Task statement: The records must be retyped exactly, with no pictures included.

Stored data entries:

↓↓↓

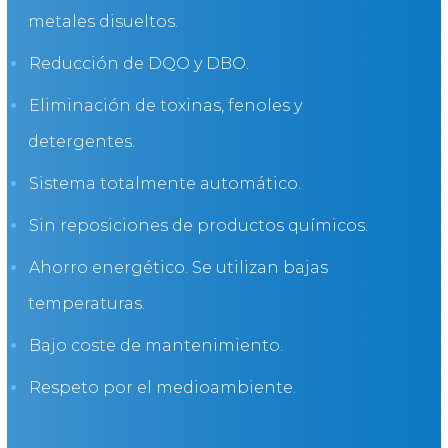
metales disueltos.
Reducción de DQO y DBO.
Eliminación de toxinas, fenoles y
detergentes.
Sistema totalmente automático.
Sin reposiciones de productos químicos.
Ahorro energético. Se utilizan bajas
temperaturas.
Bajo coste de mantenimiento.
Respeto por el medioambiente.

↑↑↑

Response area:
metales disueltos.
Reducción de DQO y DBO.
Eliminación de toxinas, fenoles y
detergentes.
Sistema totalmente automático.
Sin reposiciones de productos químicos.
Ahorro energético. Se utilizan bajas
temperaturas.
Bajo coste de mantenimiento.
Respeto por el medioambiente.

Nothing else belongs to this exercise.